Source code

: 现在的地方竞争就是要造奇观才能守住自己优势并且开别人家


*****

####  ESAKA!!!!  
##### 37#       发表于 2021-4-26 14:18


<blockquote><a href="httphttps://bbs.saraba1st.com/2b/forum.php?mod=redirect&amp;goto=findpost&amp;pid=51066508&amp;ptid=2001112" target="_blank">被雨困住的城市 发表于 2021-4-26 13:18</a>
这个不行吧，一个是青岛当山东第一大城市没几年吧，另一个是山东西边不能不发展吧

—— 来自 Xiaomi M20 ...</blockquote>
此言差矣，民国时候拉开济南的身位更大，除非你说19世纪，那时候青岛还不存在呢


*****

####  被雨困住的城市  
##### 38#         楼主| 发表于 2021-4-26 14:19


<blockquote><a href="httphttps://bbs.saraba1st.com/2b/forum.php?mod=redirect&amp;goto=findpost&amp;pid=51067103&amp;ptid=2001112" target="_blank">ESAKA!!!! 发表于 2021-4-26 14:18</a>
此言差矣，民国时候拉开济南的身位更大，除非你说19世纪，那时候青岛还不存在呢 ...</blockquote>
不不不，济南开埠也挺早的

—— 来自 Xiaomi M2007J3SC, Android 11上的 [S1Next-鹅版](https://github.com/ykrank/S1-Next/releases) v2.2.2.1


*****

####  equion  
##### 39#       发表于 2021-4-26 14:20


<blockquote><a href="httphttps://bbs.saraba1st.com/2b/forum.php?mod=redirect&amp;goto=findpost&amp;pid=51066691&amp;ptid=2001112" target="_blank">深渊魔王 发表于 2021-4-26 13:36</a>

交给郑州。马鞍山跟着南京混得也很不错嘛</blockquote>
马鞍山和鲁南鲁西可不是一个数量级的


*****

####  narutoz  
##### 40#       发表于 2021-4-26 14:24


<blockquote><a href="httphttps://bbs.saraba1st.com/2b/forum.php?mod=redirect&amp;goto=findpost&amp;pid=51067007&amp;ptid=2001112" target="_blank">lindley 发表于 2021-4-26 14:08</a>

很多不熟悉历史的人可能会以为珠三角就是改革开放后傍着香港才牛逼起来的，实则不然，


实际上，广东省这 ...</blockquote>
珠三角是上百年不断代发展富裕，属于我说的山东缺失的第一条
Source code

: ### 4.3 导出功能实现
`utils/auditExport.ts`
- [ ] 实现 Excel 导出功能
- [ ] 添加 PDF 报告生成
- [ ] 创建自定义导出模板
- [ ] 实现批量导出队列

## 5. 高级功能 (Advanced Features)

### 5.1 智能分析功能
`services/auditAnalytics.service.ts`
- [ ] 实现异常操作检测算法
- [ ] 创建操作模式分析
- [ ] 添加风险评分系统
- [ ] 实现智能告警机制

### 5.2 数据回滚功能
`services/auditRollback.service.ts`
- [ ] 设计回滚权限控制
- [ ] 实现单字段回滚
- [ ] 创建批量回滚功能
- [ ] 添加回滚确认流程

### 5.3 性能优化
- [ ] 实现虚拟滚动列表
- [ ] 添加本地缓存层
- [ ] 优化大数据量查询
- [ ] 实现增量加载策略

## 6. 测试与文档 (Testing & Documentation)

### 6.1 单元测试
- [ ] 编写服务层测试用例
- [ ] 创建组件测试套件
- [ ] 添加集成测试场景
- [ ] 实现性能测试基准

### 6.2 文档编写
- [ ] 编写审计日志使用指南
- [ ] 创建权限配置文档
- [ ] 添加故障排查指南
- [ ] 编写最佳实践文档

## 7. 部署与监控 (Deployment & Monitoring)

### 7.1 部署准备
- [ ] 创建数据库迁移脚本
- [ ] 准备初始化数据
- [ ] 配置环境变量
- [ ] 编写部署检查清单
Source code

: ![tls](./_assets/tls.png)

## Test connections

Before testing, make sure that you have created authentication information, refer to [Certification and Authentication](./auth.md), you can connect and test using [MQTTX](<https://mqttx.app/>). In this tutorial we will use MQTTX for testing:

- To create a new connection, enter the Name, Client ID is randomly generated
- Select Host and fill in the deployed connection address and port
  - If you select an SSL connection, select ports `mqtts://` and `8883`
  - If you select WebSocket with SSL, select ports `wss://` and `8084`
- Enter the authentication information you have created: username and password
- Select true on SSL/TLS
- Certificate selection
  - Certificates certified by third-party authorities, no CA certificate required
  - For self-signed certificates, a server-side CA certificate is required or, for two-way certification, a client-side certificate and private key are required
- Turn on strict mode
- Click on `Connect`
* * * *
**Work item**
Produce exactly the lines from the one containing "- [ ] 实现 Excel 导出功能" through the final line of the records above, both included, and no others.

**Response for this exercise**
- [ ] 实现 Excel 导出功能
- [ ] 添加 PDF 报告生成
- [ ] 创建自定义导出模板
- [ ] 实现批量导出队列

## 5. 高级功能 (Advanced Features)

### 5.1 智能分析功能
`services/auditAnalytics.service.ts`
- [ ] 实现异常操作检测算法
- [ ] 创建操作模式分析
- [ ] 添加风险评分系统
- [ ] 实现智能告警机制

### 5.2 数据回滚功能
`services/auditRollback.service.ts`
- [ ] 设计回滚权限控制
- [ ] 实现单字段回滚
- [ ] 创建批量回滚功能
- [ ] 添加回滚确认流程

### 5.3 性能优化
- [ ] 实现虚拟滚动列表
- [ ] 添加本地缓存层
- [ ] 优化大数据量查询
- [ ] 实现增量加载策略

## 6. 测试与文档 (Testing & Documentation)

### 6.1 单元测试
- [ ] 编写服务层测试用例
- [ ] 创建组件测试套件
- [ ] 添加集成测试场景
- [ ] 实现性能测试基准

### 6.2 文档编写
- [ ] 编写审计日志使用指南
- [ ] 创建权限配置文档
- [ ] 添加故障排查指南
- [ ] 编写最佳实践文档

## 7. 部署与监控 (Deployment & Monitoring)

### 7.1 部署准备
- [ ] 创建数据库迁移脚本
- [ ] 准备初始化数据
- [ ] 配置环境变量
- [ ] 编写部署检查清单
Source code

: ![tls](./_assets/tls.png)

## Test connections

Before testing, make sure that you have created authentication information, refer to [Certification and Authentication](./auth.md), you can connect and test using [MQTTX](<https://mqttx.app/>). In this tutorial we will use MQTTX for testing:

- To create a new connection, enter the Name, Client ID is randomly generated
- Select Host and fill in the deployed connection address and port
  - If you select an SSL connection, select ports `mqtts://` and `8883`
  - If you select WebSocket with SSL, select ports `wss://` and `8084`
- Enter the authentication information you have created: username and password
- Select true on SSL/TLS
- Certificate selection
  - Certificates certified by third-party authorities, no CA certificate required
  - For self-signed certificates, a server-side CA certificate is required or, for two-way certification, a client-side certificate and private key are required
- Turn on strict mode
- Click on `Connect`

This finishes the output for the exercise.